Hi guys, I recently purchased a Denon 1910 and paired them up with some JBL CS480BG 5.1 Speakers. Right now I have my Playstation 3 and TV hooked up to it but I want to add my PC to it also which I have running to the TV via a DVI to HDMI cable but that doesnt transfer audio (only video) so I would need to use an optical cable for audio.

My questions are (sorry If their newbie this is my first time owning a surround sound system & receiver):

*
1) What is the proper way to connect the receiver on the back panel of my Samsung LCD TV? Right now I have it hooked up from "Monitor Out" on the receiver to HDMI 1 on the back of my TV with an HDMI cable.
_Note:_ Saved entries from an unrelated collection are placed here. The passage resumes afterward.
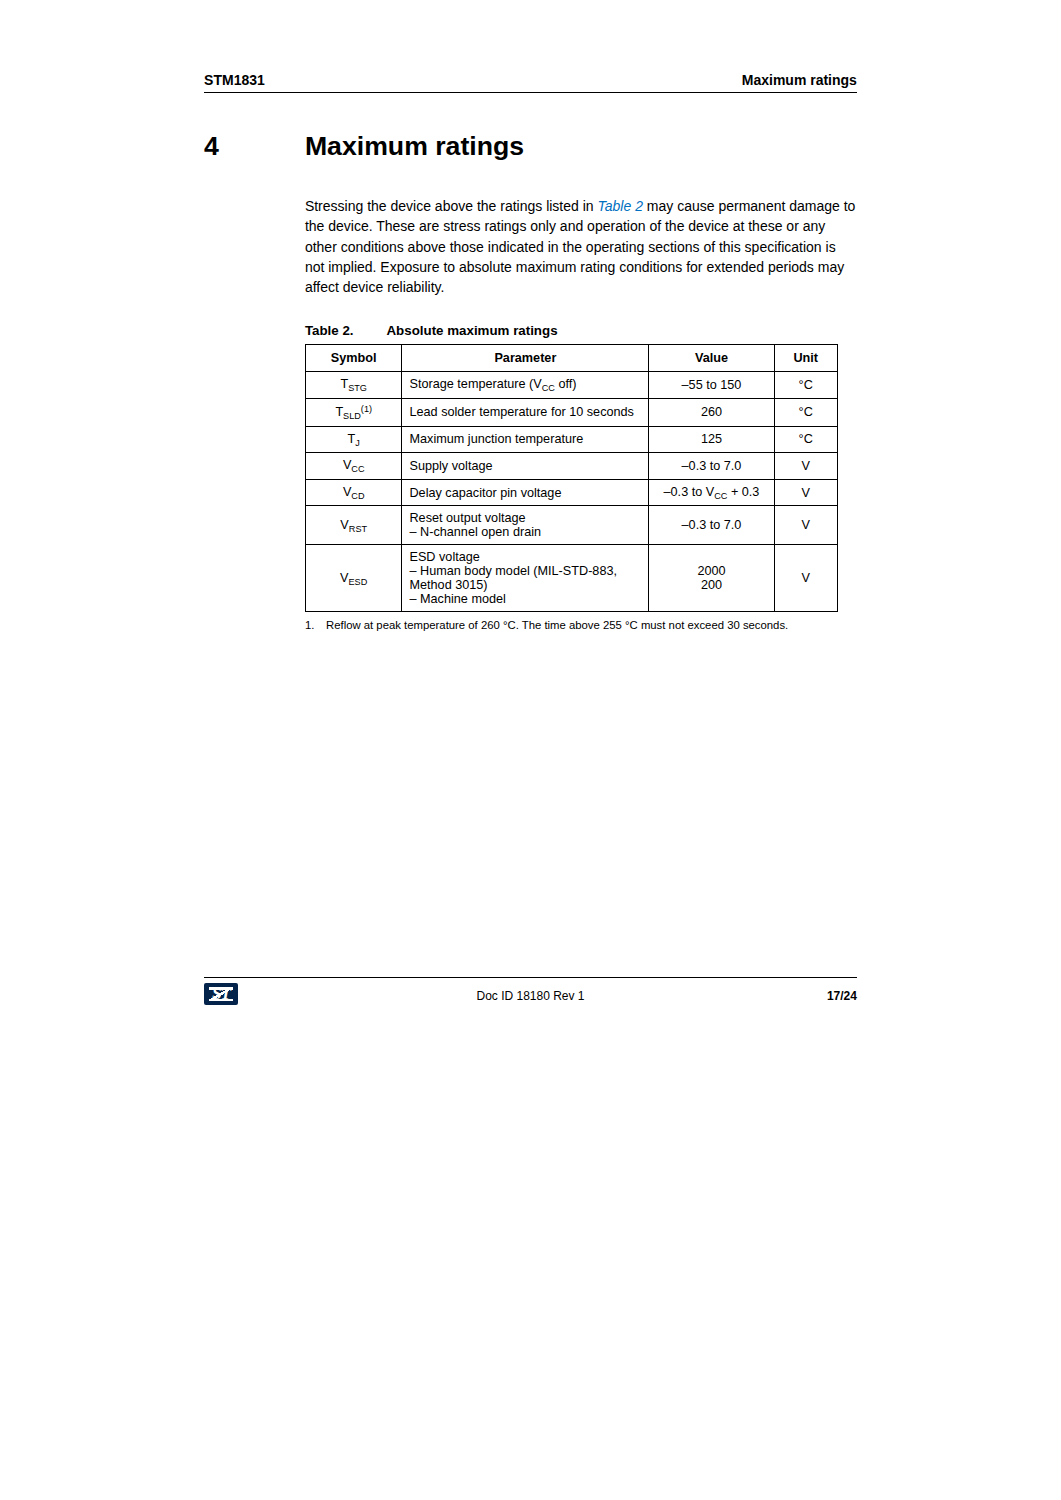STM1831 Maximum ratings
4 Maximum ratings
Stressing the device above the ratings listed in Table 2 may cause permanent damage to the device. These are stress ratings only and operation of the device at these or any other conditions above those indicated in the operating sections of this specification is not implied. Exposure to absolute maximum rating conditions for extended periods may affect device reliability.
Table 2. Absolute maximum ratings
| Symbol | Parameter | Value | Unit |
| --- | --- | --- | --- |
| T STG | Storage temperature (V CC off) | –55 to 150 | °C |
| T SLD (1) | Lead solder temperature for 10 seconds | 260 | °C |
| T J | Maximum junction temperature | 125 | °C |
| V CC | Supply voltage | –0.3 to 7.0 | V |
| V CD | Delay capacitor pin voltage | –0.3 to V CC + 0.3 | V |
| V RST | Reset output voltage – N-channel open drain | –0.3 to 7.0 | V |
| V ESD | ESD voltage – Human body model (MIL-STD-883, Method 3015) – Machine model | 2000 200 | V |
1. Reflow at peak temperature of 260 °C. The time above 255 °C must not exceed 30 seconds.
ST
Doc ID 18180 Rev 1
17/24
2) How can I get my TV channels to play on my surround sound speakers? 

When I have the AVR 1910 receiver turned on the built in tv speakers on the TV turn off but no sound plays from the tv speakers when I have the "Source" on the TV set to TV. If I change the "Source" on the TV remote to HDMI 1 which is where I have the receiver plugged in and press "TV" on the AVR 1910 receiver control I will get a black screen with no auido. 

I tried to see if maybe I have the speakers connected wrong or something but the speakers work fine when I have the receiver changed to HDCP which is where I have my PS3 connected with an HDMI cable.
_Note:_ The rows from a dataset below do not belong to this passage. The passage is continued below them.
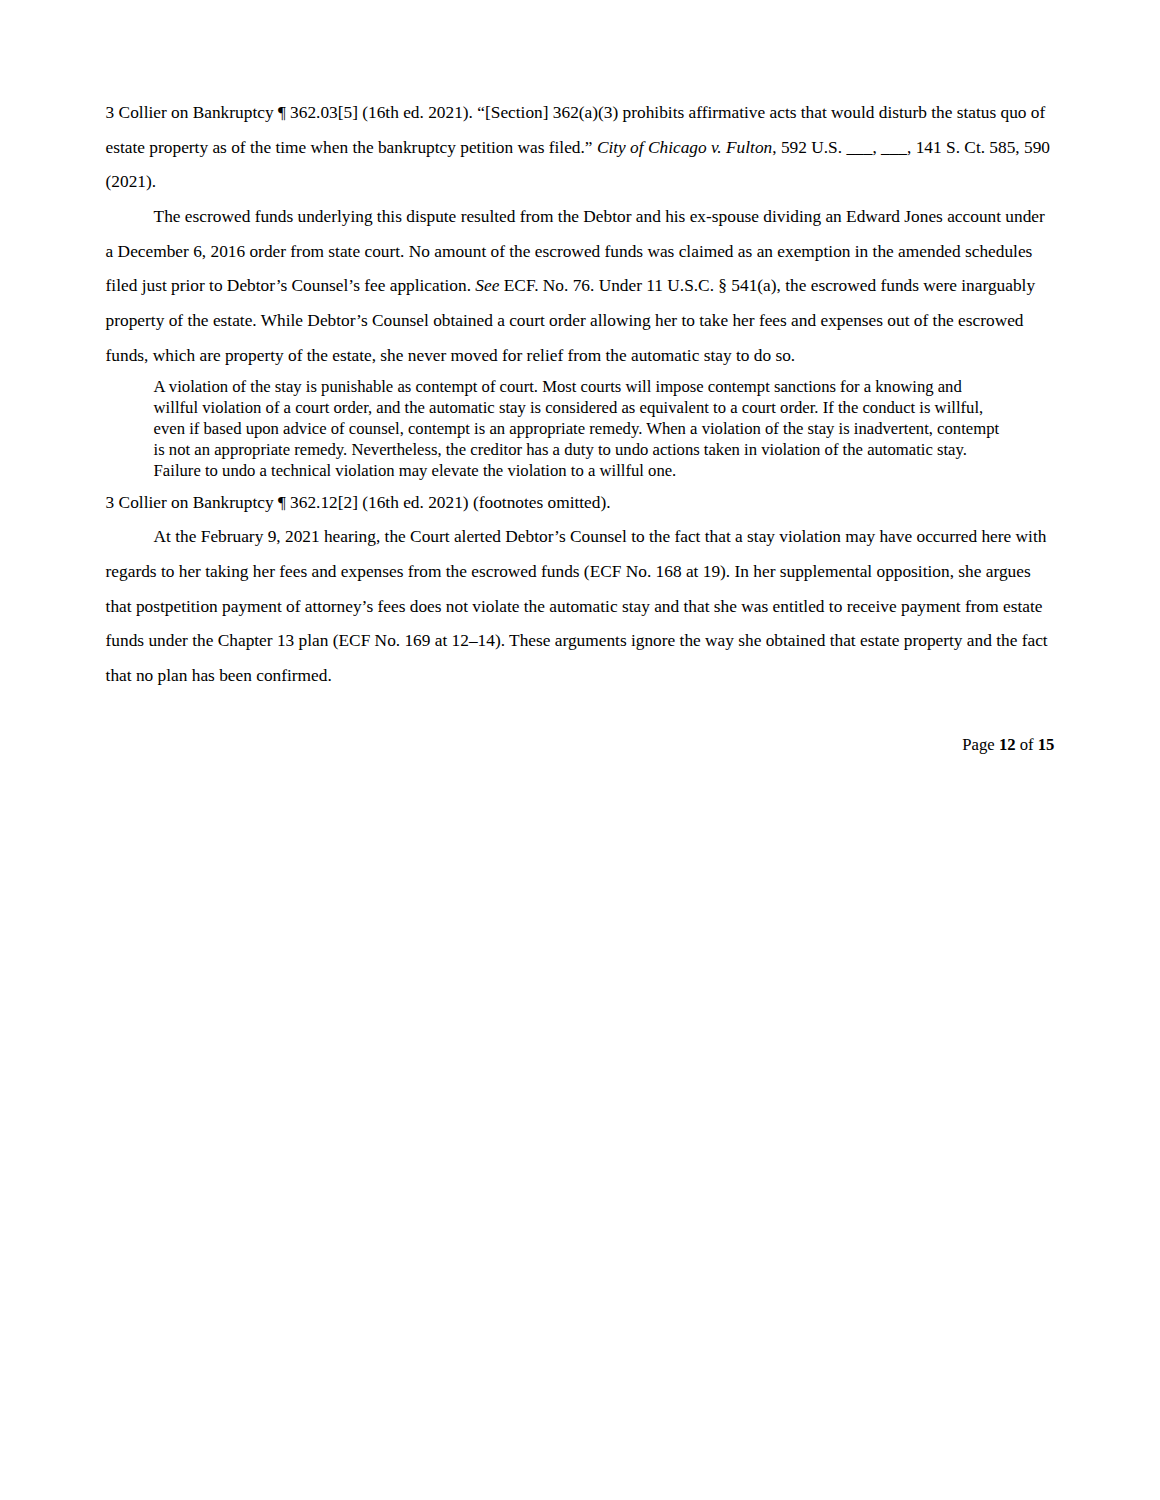3 Collier on Bankruptcy ¶ 362.03[5] (16th ed. 2021). “[Section] 362(a)(3) prohibits affirmative acts that would disturb the status quo of estate property as of the time when the bankruptcy petition was filed.” City of Chicago v. Fulton, 592 U.S. ___, ___, 141 S. Ct. 585, 590 (2021).
The escrowed funds underlying this dispute resulted from the Debtor and his ex-spouse dividing an Edward Jones account under a December 6, 2016 order from state court. No amount of the escrowed funds was claimed as an exemption in the amended schedules filed just prior to Debtor’s Counsel’s fee application. See ECF. No. 76. Under 11 U.S.C. § 541(a), the escrowed funds were inarguably property of the estate. While Debtor’s Counsel obtained a court order allowing her to take her fees and expenses out of the escrowed funds, which are property of the estate, she never moved for relief from the automatic stay to do so.
A violation of the stay is punishable as contempt of court. Most courts will impose contempt sanctions for a knowing and willful violation of a court order, and the automatic stay is considered as equivalent to a court order. If the conduct is willful, even if based upon advice of counsel, contempt is an appropriate remedy. When a violation of the stay is inadvertent, contempt is not an appropriate remedy. Nevertheless, the creditor has a duty to undo actions taken in violation of the automatic stay. Failure to undo a technical violation may elevate the violation to a willful one.
3 Collier on Bankruptcy ¶ 362.12[2] (16th ed. 2021) (footnotes omitted).
At the February 9, 2021 hearing, the Court alerted Debtor’s Counsel to the fact that a stay violation may have occurred here with regards to her taking her fees and expenses from the escrowed funds (ECF No. 168 at 19). In her supplemental opposition, she argues that postpetition payment of attorney’s fees does not violate the automatic stay and that she was entitled to receive payment from estate funds under the Chapter 13 plan (ECF No. 169 at 12–14). These arguments ignore the way she obtained that estate property and the fact that no plan has been confirmed.
Page 12 of 15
3) Is it possible to use the receiver to watch tv channels without a cable box, VCR, DVR, or Satellite receiver?

4) How would I go about connecting my PC to my Denon 1910 if I have my PC hooked up to my TV with a DVI to HDMI cable that doesnt have audio? I have a couple of optical cables laying around and an optical port on my motherboard.

*
thank you for your help

Sincerely
- Reinier


----------



## tonyvdb (Sep 5, 2007)

Hello and welcome to the Shack!


Reinier said:


> 1) What is the proper way to connect the receiver on the back panel of my Samsung LCD TV? Right now I have it hooked up from "Monitor Out" on the receiver to HDMI 1 on the back of my TV with an HDMI cable.


Yes this is the correct way.



> 2) How can I get my TV channels to play on my surround sound speakers?
> 
> when I have the receiver turned on the built in speakers on the TV turn off but no sound plays from the speakers when I have the "Source" on the TV set to TV. If I change the "Source" on the TV remote to HDMI 1 which is where I have the receiver plugged in and press "TV" on the receiver control I will get a black screen with no auido. I tried to see if maybe I have the speakers connected wrong or something but the speakers sound fine when I have the receiver changed to HDCP which is where I have my PS3 connected with an HDMI cable.


your tv will have an optical out for audio that you can use just run that back into the receivers TV input. Keep the TV on the "TV" input.



> 4) How would I go about connecting my PC to my Denon 1910 if I have my PC hooked up to my TV with a DVI to HDMI cable that doesnt have audio? I have a couple of optical cables laying around and an optical port on my motherboard.


again select the DVI input on the TV and run an optical cable from the PC to the receiver into an input you want to use
Hopefully this helps.


----------



## Reinier (Mar 23, 2010)

thank you for the fast response, one other doubt that I have is about the digital optical cables. I have tried two different brands of optical cables and both have shown the same issue. How hard are you soposed to push optical cables in the socket? because both brands seem to be a little bit loose on the socket, I tried pushing them in pretty hard but i wouldnt want to break the socket.

I see the red light on the other end of the cable though but it doesnt look like it does anything when connected in the tv in part of the receiver to the tv


----------



## tonyvdb (Sep 5, 2007)

If it works then your in the socket properly and it only goes in one way. There should be a small snap when it is in properly.


----------